# Pivot wider Jupytool 

This Jupyter notebook is dedicated to the pivot_wider function from the tidyr R package. 
This script is the final part of the data preparation for the ecoregionalization Galaxy workflow.   

In [62]:
#Date : 22/05/2024
#Author : Seguineau Pauline & Yvan Le Bras 

#Load libraries
library(tidyr)

#load file 

input_path = "galaxy_inputs"

for (dir in list.dirs(input_path)){
    for (file in list.files(dir)) {
        file_path = file.path(dir, file)}
}

file = read.table(file_path,header=T, sep = "\t")

#Run pivot_wider function
pivot_file = pivot_wider(data = file,
                        names_from = phylum_class_order_family_genus_specificEpithet,
                        values_from = individualCount,
                        values_fill = 0,
                        values_fn = sum)

#Replace all occurences >= 1 by 1 to have only presence (1) or absence (0) data
for(c in 3:length(pivot_file)){
    pivot_file[c][pivot_file[c]>=1] <- 1}


write.table(pivot_file, "outputs/pivot_file.tabular", sep = "\t", quote = F, row.names = F)

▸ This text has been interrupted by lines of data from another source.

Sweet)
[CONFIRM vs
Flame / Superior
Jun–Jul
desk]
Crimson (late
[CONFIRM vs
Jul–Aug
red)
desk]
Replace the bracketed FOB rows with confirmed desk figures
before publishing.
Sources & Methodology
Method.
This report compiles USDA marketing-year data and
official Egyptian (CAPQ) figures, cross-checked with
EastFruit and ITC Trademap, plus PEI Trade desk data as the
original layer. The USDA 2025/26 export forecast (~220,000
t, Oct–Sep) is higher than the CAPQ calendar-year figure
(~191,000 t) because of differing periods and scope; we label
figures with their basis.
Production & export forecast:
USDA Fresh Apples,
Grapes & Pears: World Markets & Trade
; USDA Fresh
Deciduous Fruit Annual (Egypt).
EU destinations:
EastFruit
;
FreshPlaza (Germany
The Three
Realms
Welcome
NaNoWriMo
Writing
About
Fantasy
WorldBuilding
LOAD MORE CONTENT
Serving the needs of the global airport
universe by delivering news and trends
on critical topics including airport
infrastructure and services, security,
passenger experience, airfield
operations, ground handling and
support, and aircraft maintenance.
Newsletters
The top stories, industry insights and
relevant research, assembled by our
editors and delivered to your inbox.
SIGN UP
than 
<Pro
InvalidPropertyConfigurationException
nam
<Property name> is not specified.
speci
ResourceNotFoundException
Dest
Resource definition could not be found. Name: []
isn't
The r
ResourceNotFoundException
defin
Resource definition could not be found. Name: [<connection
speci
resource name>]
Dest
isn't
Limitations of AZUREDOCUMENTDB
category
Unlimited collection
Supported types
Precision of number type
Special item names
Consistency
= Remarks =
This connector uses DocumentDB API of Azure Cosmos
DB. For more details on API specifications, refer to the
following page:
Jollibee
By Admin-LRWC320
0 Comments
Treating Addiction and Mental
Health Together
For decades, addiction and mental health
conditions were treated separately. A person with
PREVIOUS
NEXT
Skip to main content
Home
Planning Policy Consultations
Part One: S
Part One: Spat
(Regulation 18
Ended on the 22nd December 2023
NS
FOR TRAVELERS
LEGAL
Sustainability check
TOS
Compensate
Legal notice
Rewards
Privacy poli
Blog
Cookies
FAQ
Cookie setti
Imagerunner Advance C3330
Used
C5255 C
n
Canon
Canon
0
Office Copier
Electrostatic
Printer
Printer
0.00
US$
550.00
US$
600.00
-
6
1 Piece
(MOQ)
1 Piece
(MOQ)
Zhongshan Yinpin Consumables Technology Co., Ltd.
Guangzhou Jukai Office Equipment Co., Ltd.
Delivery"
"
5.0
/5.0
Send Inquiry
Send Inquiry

In this Jupyter notebook, we used the pivot_wider function of the tidyr package to transform our data into a wider format and adapted to subsequent analyses as part of the Galaxy workflow for ecoregionalization. This transformation allowed us to convert our data to a format where each taxon becomes a separate column. We also took care to fill in the missing values with zeros and to sum the individual counts in case of duplications. Then all data >= 1 are replace by 1 to have only presence (1) or abscence (0) data.

Thus, this notebook is an essential building block of our analysis pipeline, ensuring that the data is properly formatted and ready to be explored and interpreted for ecoregionalization studies.